Keeping in touch
Bien sûr, ce que je préfère, en vrai de vrai, c'est d'être avec les gens.
Quiconque m'a entendu marmonner dans le téléphone la semaine dernière que non, décidément, je ne pouvais pas venir, parce qu'il y allait avoir des gens, et que les gens, là, franchement, j'avais pas le courage peut se permettre de hausser le sourcil. Gauche. Par conviction politique.
Je précise donc : pas n'importe quels gens. Les gens bien, seulement. Évidemment.
Être avec eux. Les heures passées à sillonner les rues d'une ville, fut-elle Paris ou Vancouver (les limites de mon imagination me restreignent manifestement aux deux dernières que j'aie arpentées). Les soirées passées à papoter de tout et n'importe quoi, de féminisme, d'identité nationale, d'appareils photos, d'églises romanes, et surtout de n'importe quoi. Des sales coups infligée par la vie qui n'est qu'une chienne, aussi, mais moins. Boire des bières ou déguster des macarons, faire du thé (la solution britonne à tous les emmerdements — pas forcément à tort, finalement) ou prendre des photos macro, et surtout dire des bêtises et rire aux éclats. Ou ne rien dire du tout, au contraire, et se sentir bien quand même, mais c'est un luxe que je ne peux que rarement me permettre.
Sauf que bien sûr, être avec les gens, les gens bien, seulement, ça n'est pas toujours facile. Ça prend du temps, plus que je n'en ai — heureusement que j'ai quelques gens bien au labo aussi, on passe des moments formidables —, et puis les gens bien ont une sale tendance à vivre loin. Il parait que c'est de ma faute, it's not them, it's me, certes, mais 27°C à l'ombre un 17 mars et la Saint-Patrick en sandales, ça pourrait en séduire au moins un ou deux ? Non ? Bon.
Après, il y a le téléphone. Il faut bien l'avouer, je suis nulle en téléphone. Mais moins qu'il y a dix ans, c'est déjà ça de pris. Enfin, donc, le téléphone, à part ma p'tite mère à moi que j'ai une heure ou deux par semaine... les grands-mères quand le décalage horaire (à propos duquel, faudrait que je change l'heure ici, peut-être) colle bien et que je n'appréhende pas trop les nouvelles, puis c'est à peu près tout, à part le boulot et les coups de fils locaux, type, quoi où quand comment qu'est-ce-tu fous t'es en retard j'arrive dans cinq minutes.
Restent les petits mots.
Les cartes postales dans la boîte aux lettres, qui arrivent parfois par paquets de trois dans la même enveloppe parce qu'il n'y avait pas assez de place sur une (et me fournissant par la-même une excuse : ma logorrhée verbale est héréditaire), et qui me font parfois me souvenir de l'époque où j'écrivais, à la main, et envoyais, dans une enveloppe avec un timbre, jusqu'à plusieurs lettres par semaine à mon meilleur ami (et pas particulièrement courtes, les missives, il te le confirmera).

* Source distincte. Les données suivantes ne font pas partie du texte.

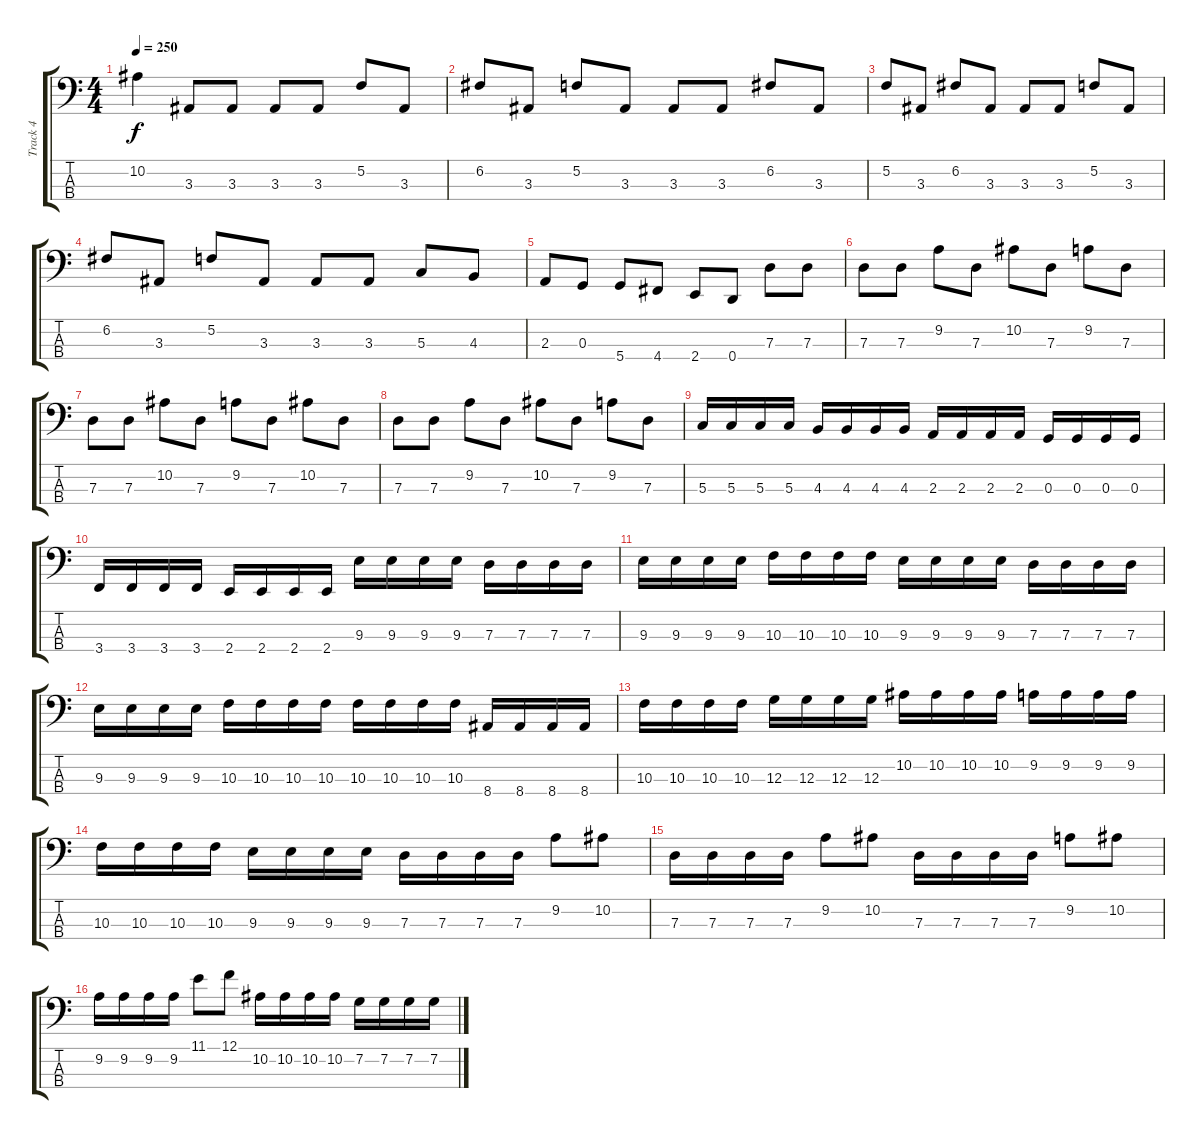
\track ("Track 4" "Track 4") {instrument electricbasspick}
\staff {score tabs}
\tuning (F2 C2 G1 D1) {hide}
\ts (4 4)
\tempo 250
\clef f4
\ks c
10.2.4{dy f} 3.3.8 3.3.8 3.3.8 3.3.8 5.2.8 3.3.8 |
6.2.8 3.3.8 5.2.8 3.3.8 3.3.8 3.3.8 6.2.8 3.3.8 |
5.2.8 3.3.8 6.2.8 3.3.8 3.3.8 3.3.8 5.2.8 3.3.8 |
6.2.8 3.3.8 5.2.8 3.3.8 3.3.8 3.3.8 5.3.8 4.3.8 |
2.3.8 0.3.8 5.4.8 4.4.8 2.4.8 0.4.8 7.3.8 7.3.8 |
7.3.8 7.3.8 9.2.8 7.3.8 10.2.8 7.3.8 9.2.8 7.3.8 |
7.3.8 7.3.8 10.2.8 7.3.8 9.2.8 7.3.8 10.2.8 7.3.8 |
7.3.8 7.3.8 9.2.8 7.3.8 10.2.8 7.3.8 9.2.8 7.3.8 |
5.3.16 5.3.16 5.3.16 5.3.16 4.3.16 4.3.16 4.3.16 4.3.16 2.3.16 2.3.16 2.3.16 2.3.16 0.3.16 0.3.16 0.3.16 0.3.16 |
3.4.16 3.4.16 3.4.16 3.4.16 2.4.16 2.4.16 2.4.16 2.4.16 9.3.16 9.3.16 9.3.16 9.3.16 7.3.16 7.3.16 7.3.16 7.3.16 |
9.3.16 9.3.16 9.3.16 9.3.16 10.3.16 10.3.16 10.3.16 10.3.16 9.3.16 9.3.16 9.3.16 9.3.16 7.3.16 7.3.16 7.3.16 7.3.16 |
9.3.16 9.3.16 9.3.16 9.3.16 10.3.16 10.3.16 10.3.16 10.3.16 10.3.16 10.3.16 10.3.16 10.3.16 8.4.16 8.4.16 8.4.16 8.4.16 |
10.3.16 10.3.16 10.3.16 10.3.16 12.3.16 12.3.16 12.3.16 12.3.16 10.2.16 10.2.16 10.2.16 10.2.16 9.2.16 9.2.16 9.2.16 9.2.16 |
10.3.16 10.3.16 10.3.16 10.3.16 9.3.16 9.3.16 9.3.16 9.3.16 7.3.16 7.3.16 7.3.16 7.3.16 9.2.8 10.2.8 |
7.3.16 7.3.16 7.3.16 7.3.16 9.2.8 10.2.8 7.3.16 7.3.16 7.3.16 7.3.16 9.2.8 10.2.8 |
9.2.16 9.2.16 9.2.16 9.2.16 11.1.8 12.1.8 10.2.16 10.2.16 10.2.16 10.2.16 7.2.16 7.2.16 7.2.16 7.2.16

Et la magie de la fibre optique. Les conversations sur messagerie instantanée, même si elles se résument à quelques lignes laissées en l'absence l'un de l'autre. Les petits mots sur Facebook. Les commentaires, ici et là. Les mises à jour, aussi, qui laissent entrevoir que la vie continue mais que les gens, eux, ne changent finalement pas tant et sont toujours furieusement les mêmes.
Et, à chaque fois, le sourire qui ne manque pas de se former sur mes lèvres.
Alors, non, de se croiser brièvement sur messagerie instantanée de remplacera jamais le plaisir de crier ensemble des insanités par la fenêtre ouverte (oh, ça va, c'était le nouvel an). Mais c'est quand même infiniment mieux que rien. Keep in touch, en conclusion.
P.S. qu'a rien à voir avec le prix des œufs, sauf que j'enverrai probablement des cartes postales si j'arrive à sortir du labo suffisamment tôt pour aller acheter des timbres d'ici là : je serai à San Francisco de dimanche à jeudi. Au programme : une conférence (un poster, un exposé, et cette saleté de tailleur), des amis dans le même hôtel, des gens à essayer de croiser. Et une cavalcade, puisque dimanche commencera à San Diego avec un mariage (je sais, j'avais dit que j'allais plus, mais je suis faible, que veux-tu) dont trois d'entre nous partiront, on l'espère, suffisamment tôt pour sauter dans un avion et présenter leurs posters le soir même, frais et dispos (ahem).